Sie rollten entlang der Miljacka, und am gegenüberliegenden Ufer sah Leopold schon den Konak liegen, Oskar Potioreks Amtssitz. Die beiden Wagen vor ihm bogen ab, als die Franz-Joseph-Straße abzweigte, anstatt wie vorher im Rathaus vereinbart, einfach geradeaus weiterzufahren. Niemand hatte Leopold gesagt, dass es zum Spital gehen sollte. Er schlug daher das Lenkrad ebenfalls ein und dirigierte den schweren, offenen Wagen wie vorgesehen Richtung Innenstadt, um den vor ihm fahrenden Automobilen zu folgen. Potiorek schreckte auf.

„Halt, Sie fahren ja falsch! Wir wollen über den Appelkai!”, rief er. Leopold bremste. Der Wagen kam vor einem Feinkostgeschäft an der Straßenecke bei der Lateinerbrücke zum Stehen. Der Gouverneur sah die Zweifel im Blick des Fahrers: „Mann, wir haben vorher im Rathaus beschlossen, den Appelkai weiterzufahren”, erklärte er hektisch. „Wegen des Attentats zuvor ... wir wollen zum Hospital.” Leopold nickte und legte den Rückwärtsgang ein. Das Getriebe knirschte.

In diesem Augenblick löste sich ein Mann aus der Menschenmenge entlang der Fahrbahn. Weit und breit war kein Polizist, der ihn hätte aufhalten können. Gavrilo Princip machte zwei schnelle Schritte auf den offenen Wagen des österreichischen Thronfolgers zu, zog die schwere Pistole aus dem Hosenbund und drückte ohne Zögern zweimal ab. Die erste Kugel durchbohrte die Wagentür und traf Sophie in die Seite. Die zweite zerfetzte Franz Ferdinands Halsschlagader.

Der Knall der Schüsse zerriss beinahe Leopolds Trommelfell. In Panik riss er das Steuer herum, trat das Gaspedal durch und raste über den Appelkai davon. Das Thronfolgerpaar war im Fond des Wagens zusammengesunken. Bewegung kam in die Menschenmenge. Passanten stürzten sich auf den Schützen und überwältigten ihn.

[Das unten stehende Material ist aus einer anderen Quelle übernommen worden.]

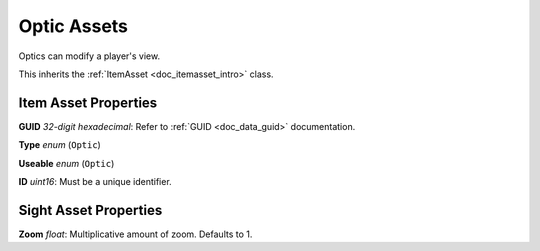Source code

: .. _doc_itemasset_optic:

Optic Assets
============

Optics can modify a player's view.

This inherits the :ref:`ItemAsset <doc_itemasset_intro>` class.

Item Asset Properties
---------------------

**GUID** *32-digit hexadecimal*: Refer to :ref:`GUID <doc_data_guid>` documentation.

**Type** *enum* (``Optic``)

**Useable** *enum* (``Optic``)

**ID** *uint16*: Must be a unique identifier.

Sight Asset Properties
----------------------

**Zoom** *float*: Multiplicative amount of zoom. Defaults to 1.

Die Hölle brach los.

Franz Ferdinands hellblauer Uniformrock war blutüberströmt, und seine Augen waren weit aufgerissen. Sophie verblutete neben ihm. „Oh Gott! Um Gottes willen! – Der Erzherzog stirbt, und seine Frau auch!”, kreischte Potiorek voller Entsetzen. Er war in Panik. Seine Finger krallten sich in das Lederpolster der Rückenlehne, während er ungläubig auf die Sterbenden im Fond der Limousine starrte. Leopold umklammerte das Steuer des Wagens so fest, dass seine Fingerknöchel weiß hervortraten. Er holte alles aus dem Motor raus. Vergeblich. Das Unglück nahm seinen Lauf.